The Yemen Arab Republic occupies an unusually fertile part of the Arab Peninsula. In the coastal area of the country cotton is now grown thanks partly to the French, Lebanese and Chinese. There was at one time a large Jewish complement in Yemen, but most of these have now emigrated to Israel. Consequently it’s difficult to distinguish between Moslem and Arab embroidery in the area. Both forms feature chain stitch, herringbone stitch, Romanian stitch and straight stitch, often executed in zigzags or triangles. There are many foreign influences in Yemeni embroidery: the goldwork embroidery and laid work and couched work are heavily influenced by North African embroidery techniques and patterns. This connection was strengthened partly by early Arab colonisation, and also by the fact that both areas were once part of the Turkish Empire. Indian influence is also apparent in some forms of Yemini metal thread embroidery.
Yemini women work embroidered costume for personal use. One form is an indigo cotton calf-length sleeveless dress held in at the waist with a belt. The arm holes, front vertical neck slit, hem and necklace-shaped band are decorated with applied ric-rac braid, brightly coloured cotton tread worked in chain stitch, and goldwork thread worked in triangles and other geometric shapes. Another form of female costume consists of a sleeved indigo cotton dress with vertical seams to either side of the centre of the front. The seams are subsequently decorated with silk tread worked in chain stitch and Romanian stitch and metal thread stitched in tall, open ladder repeating motifs. These motifs are flanked by diagonal branches of goldwork chain stitch, by cowrie shells which are held in place by two black straight stitches, and by small pieces of red felt hemmed to the ground fabric.

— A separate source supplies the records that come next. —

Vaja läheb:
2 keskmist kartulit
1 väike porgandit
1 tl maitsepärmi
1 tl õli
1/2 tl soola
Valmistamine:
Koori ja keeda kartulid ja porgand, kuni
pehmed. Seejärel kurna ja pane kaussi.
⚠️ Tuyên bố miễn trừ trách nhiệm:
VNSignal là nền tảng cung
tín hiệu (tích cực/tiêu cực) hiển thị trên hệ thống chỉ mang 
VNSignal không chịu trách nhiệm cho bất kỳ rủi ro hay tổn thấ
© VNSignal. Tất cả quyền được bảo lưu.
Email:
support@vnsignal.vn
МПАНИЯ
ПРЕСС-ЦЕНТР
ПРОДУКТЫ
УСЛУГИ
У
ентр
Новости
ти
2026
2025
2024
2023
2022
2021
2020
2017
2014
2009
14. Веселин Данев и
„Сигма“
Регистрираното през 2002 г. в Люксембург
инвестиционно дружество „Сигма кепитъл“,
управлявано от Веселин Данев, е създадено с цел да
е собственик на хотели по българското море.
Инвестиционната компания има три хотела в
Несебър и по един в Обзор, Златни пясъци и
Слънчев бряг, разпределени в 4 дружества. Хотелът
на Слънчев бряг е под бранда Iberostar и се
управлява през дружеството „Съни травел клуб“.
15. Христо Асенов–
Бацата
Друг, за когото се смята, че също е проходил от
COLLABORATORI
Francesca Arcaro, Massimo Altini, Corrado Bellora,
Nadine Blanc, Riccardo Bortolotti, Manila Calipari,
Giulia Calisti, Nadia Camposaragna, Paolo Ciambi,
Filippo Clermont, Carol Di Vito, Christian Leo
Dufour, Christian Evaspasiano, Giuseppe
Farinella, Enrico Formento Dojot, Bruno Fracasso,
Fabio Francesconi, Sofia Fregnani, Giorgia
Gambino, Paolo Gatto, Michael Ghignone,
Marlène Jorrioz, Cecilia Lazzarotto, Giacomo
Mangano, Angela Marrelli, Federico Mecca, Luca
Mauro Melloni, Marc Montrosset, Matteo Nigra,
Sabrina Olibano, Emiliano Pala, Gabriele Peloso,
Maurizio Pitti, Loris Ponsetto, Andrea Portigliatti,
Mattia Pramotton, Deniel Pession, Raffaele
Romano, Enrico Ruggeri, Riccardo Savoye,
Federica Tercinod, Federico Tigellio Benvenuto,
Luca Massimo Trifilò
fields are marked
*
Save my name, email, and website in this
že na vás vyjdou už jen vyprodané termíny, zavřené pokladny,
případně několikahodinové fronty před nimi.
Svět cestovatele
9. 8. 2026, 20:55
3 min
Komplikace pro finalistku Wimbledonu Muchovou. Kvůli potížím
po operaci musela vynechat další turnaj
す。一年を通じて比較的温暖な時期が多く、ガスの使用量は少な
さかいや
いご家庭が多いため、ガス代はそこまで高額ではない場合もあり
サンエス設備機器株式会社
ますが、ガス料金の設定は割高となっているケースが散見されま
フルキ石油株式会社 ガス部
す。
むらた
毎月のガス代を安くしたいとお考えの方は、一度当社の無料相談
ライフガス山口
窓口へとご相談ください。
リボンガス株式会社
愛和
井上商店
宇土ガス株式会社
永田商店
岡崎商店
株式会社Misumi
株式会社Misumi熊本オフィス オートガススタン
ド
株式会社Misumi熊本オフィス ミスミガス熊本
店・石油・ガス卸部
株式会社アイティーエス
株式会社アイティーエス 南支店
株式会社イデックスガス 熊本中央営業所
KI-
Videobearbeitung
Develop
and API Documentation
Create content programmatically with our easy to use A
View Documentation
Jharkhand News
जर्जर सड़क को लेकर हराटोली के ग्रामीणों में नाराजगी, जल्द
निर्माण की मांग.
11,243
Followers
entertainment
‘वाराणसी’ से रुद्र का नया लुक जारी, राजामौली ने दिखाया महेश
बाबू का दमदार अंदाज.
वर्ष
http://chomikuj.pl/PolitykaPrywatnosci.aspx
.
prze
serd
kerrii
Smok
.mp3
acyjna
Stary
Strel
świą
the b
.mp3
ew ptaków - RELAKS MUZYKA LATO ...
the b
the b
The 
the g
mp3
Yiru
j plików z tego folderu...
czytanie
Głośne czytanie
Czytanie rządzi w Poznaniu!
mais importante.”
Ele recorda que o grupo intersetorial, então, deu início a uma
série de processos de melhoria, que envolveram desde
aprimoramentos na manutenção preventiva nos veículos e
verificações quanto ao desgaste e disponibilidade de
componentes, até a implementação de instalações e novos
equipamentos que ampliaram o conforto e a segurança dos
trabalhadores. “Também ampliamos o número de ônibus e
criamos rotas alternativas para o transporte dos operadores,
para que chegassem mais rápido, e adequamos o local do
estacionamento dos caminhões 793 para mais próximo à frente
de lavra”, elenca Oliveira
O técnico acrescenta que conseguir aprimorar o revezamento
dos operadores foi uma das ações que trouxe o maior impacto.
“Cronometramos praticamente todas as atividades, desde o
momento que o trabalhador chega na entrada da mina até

Underneath their dresses, some women wear full-length loose cotton trousers with tapered legs attached to narrow, tight-fitting cuffs, usually made of a more resilient material than the trousers. Cuffs can therefore be attached to another pair of trousers when the ‘uppers’ wear out. Some cuffs have intricate silk embroidery worked in parallel horizontal lines of chain stitch, ladder stitch and straight stitch, or in triangles and intertwined scrolls. Alternatively, metal thread, either gold or silver, is either laid on the ground fabric of the cuffs and couched with silk retaining stitches, or worked in long bullion knots in close parallel formation to form petals or flowers, sometimes with a spangle in the centre.
Metal thread is also used to decorate women’s headdresses. One type is like a shoulder-length loose hood of black cotton, embellished with gold or silver braid thread and beads and silver plaques. These are attached with long straight stitches. Occasionally the headdresses are also embroidered with neat straight rows of parallel goldwork thread stitches worked in zigzags.